**Task to complete**
Could you render the lines from the one containing "this 1061×1037 image." through the end of the records as a numbered list, leaving out blank lines?
>> start Provided data
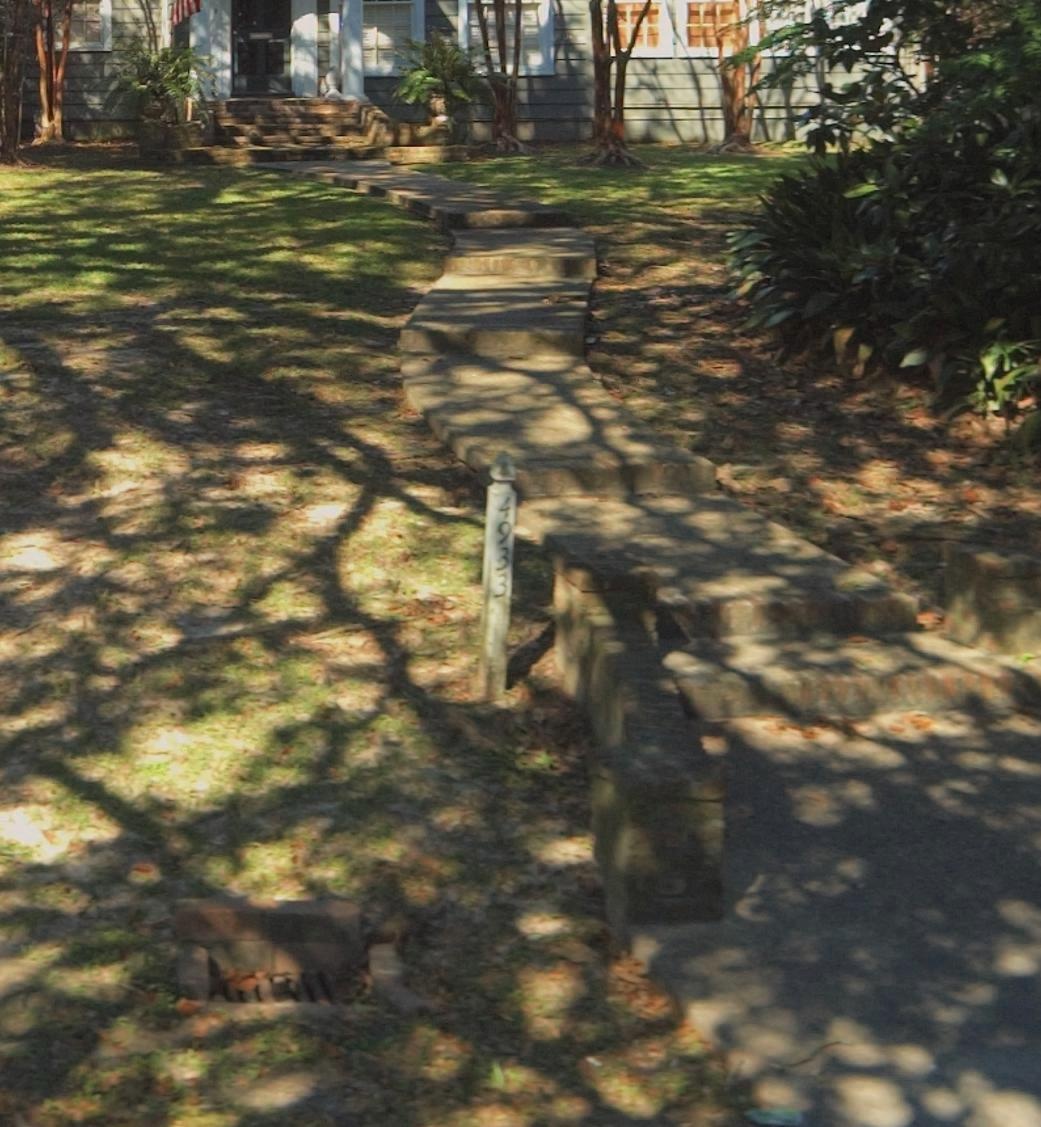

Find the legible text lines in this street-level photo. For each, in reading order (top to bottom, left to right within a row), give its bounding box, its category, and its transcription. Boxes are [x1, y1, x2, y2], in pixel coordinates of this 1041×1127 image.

[492, 495, 515, 599] StreetNumber: 4933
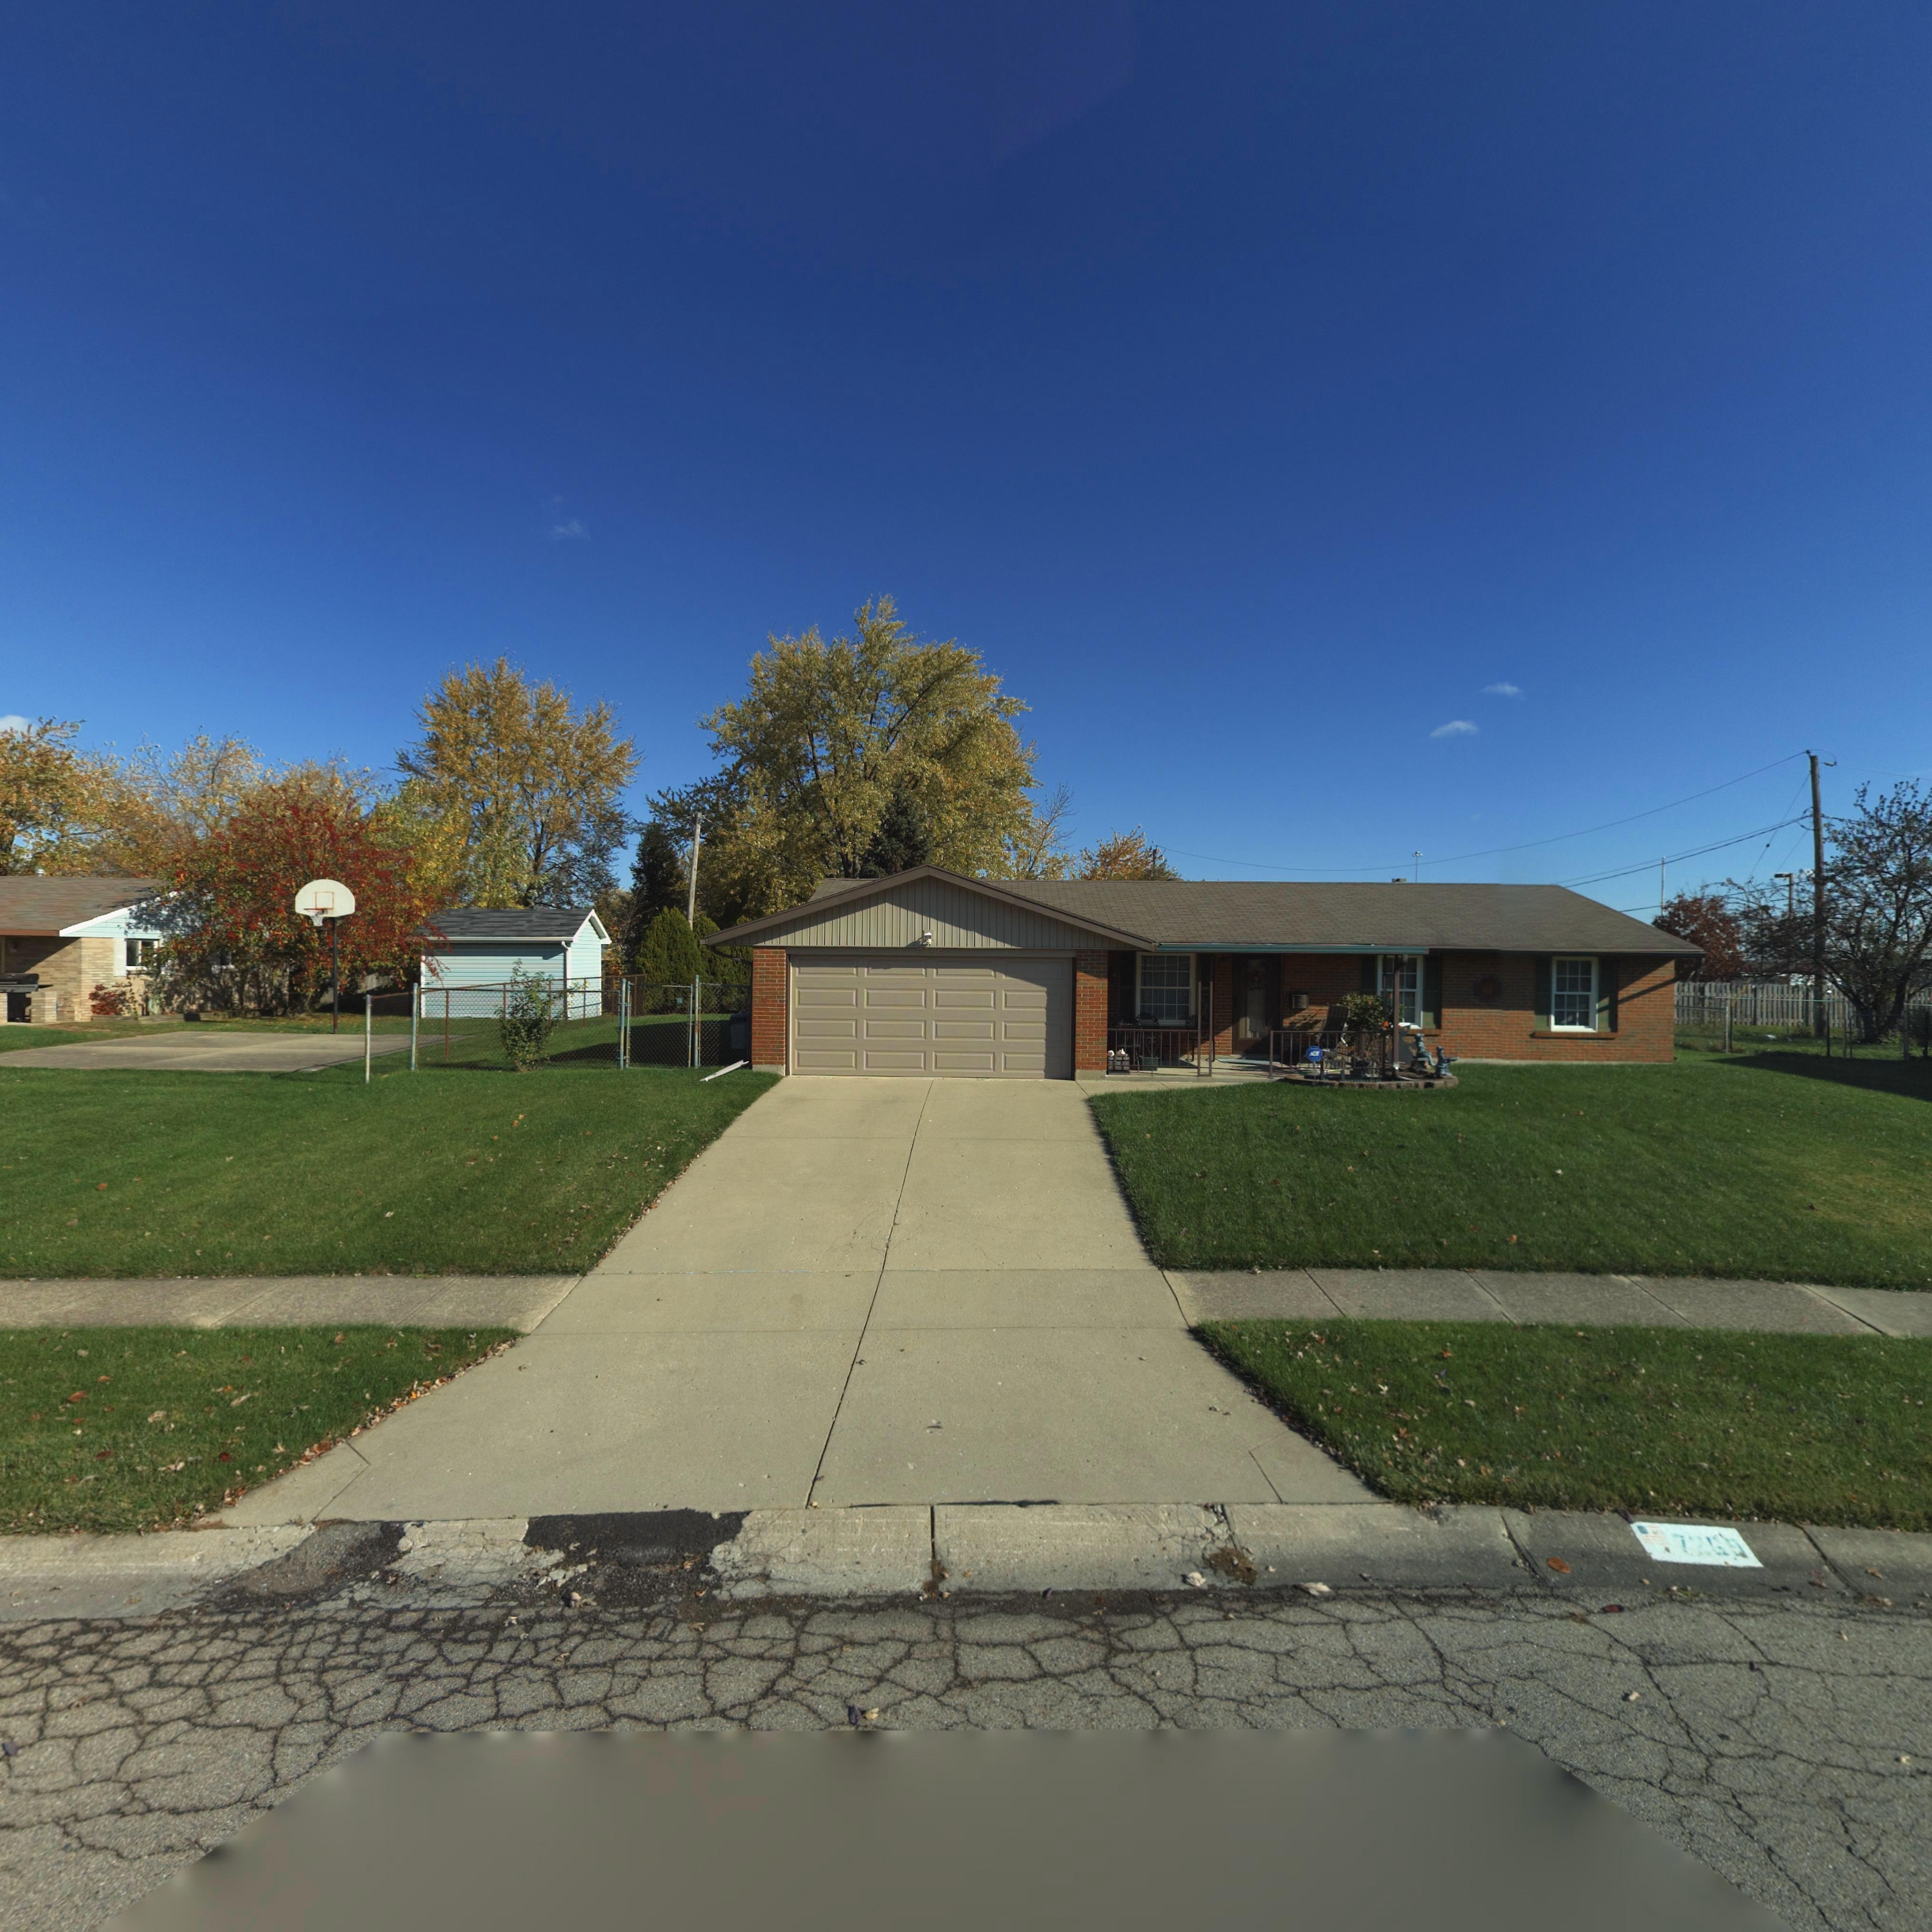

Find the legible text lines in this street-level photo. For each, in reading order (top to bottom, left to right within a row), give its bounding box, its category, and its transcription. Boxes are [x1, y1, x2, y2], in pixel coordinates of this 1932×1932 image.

[917, 947, 944, 957] StreetNumber: 72**
[1324, 1061, 1342, 1070] StreetNumber: 7269
[1669, 1532, 1750, 1559] StreetNumber: 7***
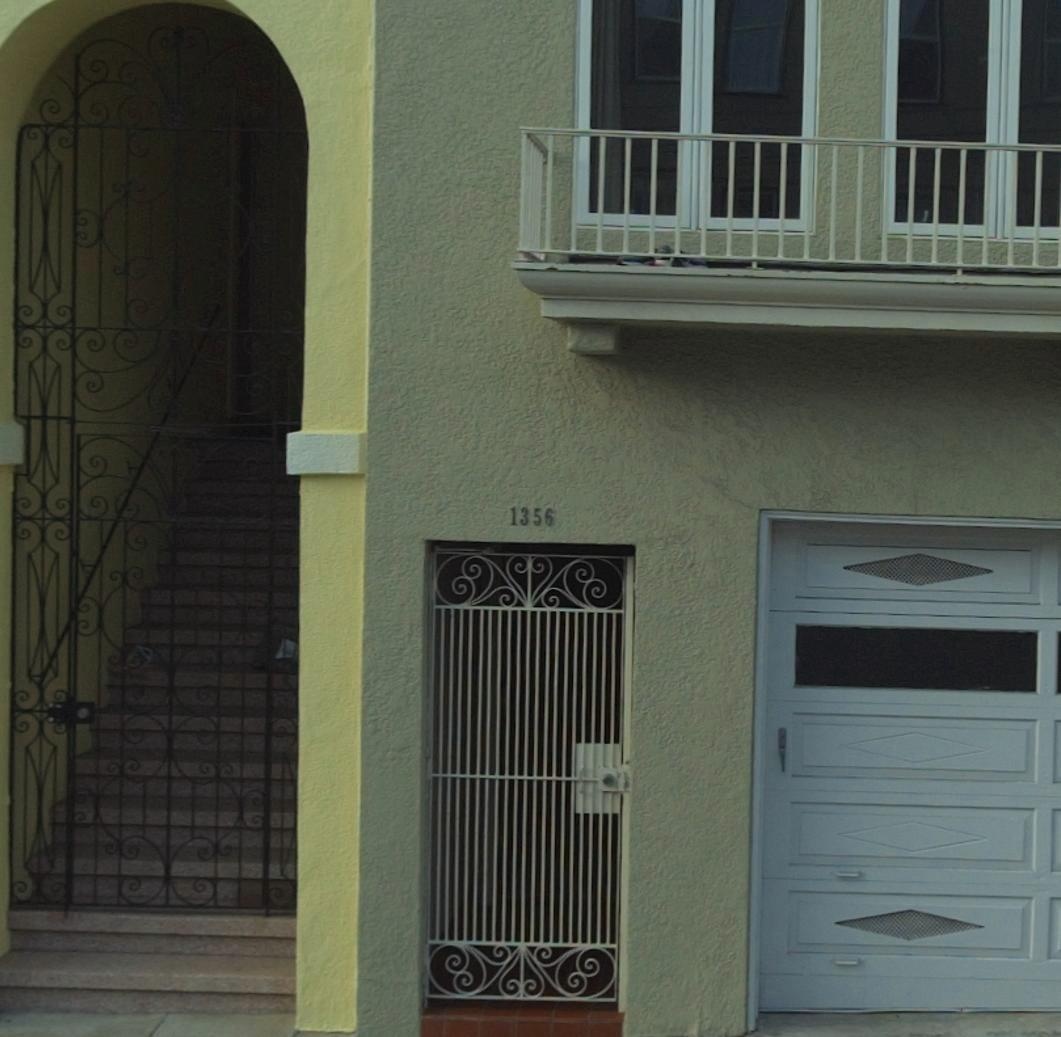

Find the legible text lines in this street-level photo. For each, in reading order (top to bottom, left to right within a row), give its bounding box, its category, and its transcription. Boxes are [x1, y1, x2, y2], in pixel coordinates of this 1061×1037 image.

[507, 504, 557, 529] StreetNumber: 1356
>> end Provided data
**Final answer**
1. Find the legible text lines in this street-level photo. For each, in reading order (top to bottom, left to right within a row), give its bounding box, its category, and its transcription. Boxes are [x1, y1, x2, y2], in pixel coordinates of this 1061×1037 image.
2. [507, 504, 557, 529] StreetNumber: 1356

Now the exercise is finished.